Below I have listed the Xilinx implementation properties I use when giving priority to timing rather than area. Settings not mentioned are not as important, or are recommended to be given the default value.

"Exp." means experiment, that is, for that property it might be worth to try with different settings.

Synthesis Options

Property Setting Comment
Optimization Goal Speed
Optimization Effort High
Keep Hierarchy No It's generally very beneficial to allow optimization across unit boundaries. If all in/outs of all units are registered though, this option can safely be set to Yes.
Netlist Hierarchy Rebuilt Make netlist names appear as though hierarchy was preserved - great e.g. when adding signals with ChipScope Inserter

HDL Options

Property Setting Comment
FSM Encoding Alg. Exp. Experimenting can really make a difference for timing problems on FSMs. But experiment with different encodings on a specific FSM - use the constraint fsm_encoding in the VHDL rather than this property.
FSM Style LUT
Shift Register Extr. Yes For delay chains (cascaded DFFs), don't use any resets and XST will infer shift register macros - superior to DFFs in terms of both speed and area
Resource Sharing No

Xilinx Specific Options

Property Setting Comment
Register Duplication Yes
Equivalent Reg.
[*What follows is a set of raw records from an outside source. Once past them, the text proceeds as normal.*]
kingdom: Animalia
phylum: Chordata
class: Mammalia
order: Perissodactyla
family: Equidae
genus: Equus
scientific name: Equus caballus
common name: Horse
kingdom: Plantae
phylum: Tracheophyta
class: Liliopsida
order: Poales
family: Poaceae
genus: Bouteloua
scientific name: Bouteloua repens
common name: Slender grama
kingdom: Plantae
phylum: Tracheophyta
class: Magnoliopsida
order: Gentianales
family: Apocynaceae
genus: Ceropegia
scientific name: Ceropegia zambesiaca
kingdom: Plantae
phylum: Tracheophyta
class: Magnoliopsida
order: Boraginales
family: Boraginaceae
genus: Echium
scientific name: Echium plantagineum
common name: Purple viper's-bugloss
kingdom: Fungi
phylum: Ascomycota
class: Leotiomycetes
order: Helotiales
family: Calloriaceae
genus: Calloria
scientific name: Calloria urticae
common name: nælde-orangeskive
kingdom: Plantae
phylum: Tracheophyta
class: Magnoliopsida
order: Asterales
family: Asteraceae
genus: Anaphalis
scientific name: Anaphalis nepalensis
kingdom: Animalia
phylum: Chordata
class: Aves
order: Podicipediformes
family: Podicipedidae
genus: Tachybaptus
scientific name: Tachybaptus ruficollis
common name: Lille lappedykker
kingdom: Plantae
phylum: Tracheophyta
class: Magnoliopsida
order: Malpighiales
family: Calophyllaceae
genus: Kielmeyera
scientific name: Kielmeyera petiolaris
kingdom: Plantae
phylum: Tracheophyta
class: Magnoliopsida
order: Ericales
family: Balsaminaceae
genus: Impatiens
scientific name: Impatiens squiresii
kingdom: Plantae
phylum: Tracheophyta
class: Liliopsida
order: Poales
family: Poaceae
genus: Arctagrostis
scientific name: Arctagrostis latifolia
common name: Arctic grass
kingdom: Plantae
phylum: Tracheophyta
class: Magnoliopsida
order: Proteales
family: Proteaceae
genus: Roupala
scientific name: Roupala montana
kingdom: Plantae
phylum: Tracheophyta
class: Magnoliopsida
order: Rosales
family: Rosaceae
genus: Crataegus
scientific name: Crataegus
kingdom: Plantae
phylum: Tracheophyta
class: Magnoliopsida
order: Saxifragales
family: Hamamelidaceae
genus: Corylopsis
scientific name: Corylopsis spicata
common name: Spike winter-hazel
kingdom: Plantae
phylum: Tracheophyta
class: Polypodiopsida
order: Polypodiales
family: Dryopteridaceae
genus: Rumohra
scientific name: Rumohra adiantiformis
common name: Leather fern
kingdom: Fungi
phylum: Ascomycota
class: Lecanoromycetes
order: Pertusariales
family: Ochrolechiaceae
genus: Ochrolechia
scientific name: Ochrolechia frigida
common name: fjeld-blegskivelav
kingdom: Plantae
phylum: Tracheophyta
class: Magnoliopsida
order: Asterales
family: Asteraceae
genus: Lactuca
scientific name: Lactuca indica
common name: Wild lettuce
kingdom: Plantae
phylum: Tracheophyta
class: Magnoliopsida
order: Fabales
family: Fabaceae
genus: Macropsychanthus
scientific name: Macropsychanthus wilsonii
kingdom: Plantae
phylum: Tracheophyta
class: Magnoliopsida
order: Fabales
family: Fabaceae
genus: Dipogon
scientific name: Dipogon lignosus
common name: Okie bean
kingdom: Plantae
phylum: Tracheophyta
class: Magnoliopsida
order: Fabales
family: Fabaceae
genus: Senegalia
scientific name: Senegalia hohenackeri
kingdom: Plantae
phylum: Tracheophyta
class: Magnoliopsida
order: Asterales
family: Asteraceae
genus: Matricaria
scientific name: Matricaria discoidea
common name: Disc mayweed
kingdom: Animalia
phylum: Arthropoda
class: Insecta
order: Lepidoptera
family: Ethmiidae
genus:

Removal No/Exp. Removing equivalent registers increases fan-out. "Yes" typically saves area but loses speed, but can also shorten routing paths giving better timing.
Register Balancing Yes
Move First/Last FF Stage Yes Although I like keeping registers to/from pads in the IOBs, for pure timing performance, they should be allowed to be pushed into logic
LUT Combining Exp.
Optimize Inst. Prim. Yes/Exp. Although relatively placed and routed already, allowing optimization across the primitive<->user logic border typically gives better timing.

MAP Properties

Property Setting Comment
Placer Effort Level High
Placer Extra Effort Normal
Comb. Logic Opt. Yes
Register Duplication Yes Will allow PAR to add registers to decrease the fanout
Global Opt. Yes One of the most important MAP setting to improve timing. In my experience most designs improve timing by 20-30%. Comes to a significant cost in terms of runtime though.
Equivalent Reg. Removal Yes See comment under Xilinx Specific Options above
Allow Logic Opt. Across Hierarchy Yes
Maximum Compression No/Exp. Packs design as densely as possible. Usually saves area but with a disadvantage for timing.
LUT Combining No
MAP Slice Logic into Unused BRAMs No I generally don't want those 1.3 ns for the BRAM DI/ADDR delay in my timing budget, no...

Place & Route Properties

Property Setting Comment
PAR Effort Level High
Extra Effort Normal

MAP and PAR both has a mutli-threading option. By default, it is set to off. If you're working on a machine with multiple CPUs or a multicore CPU, make sure to enable these options to reduce runtime.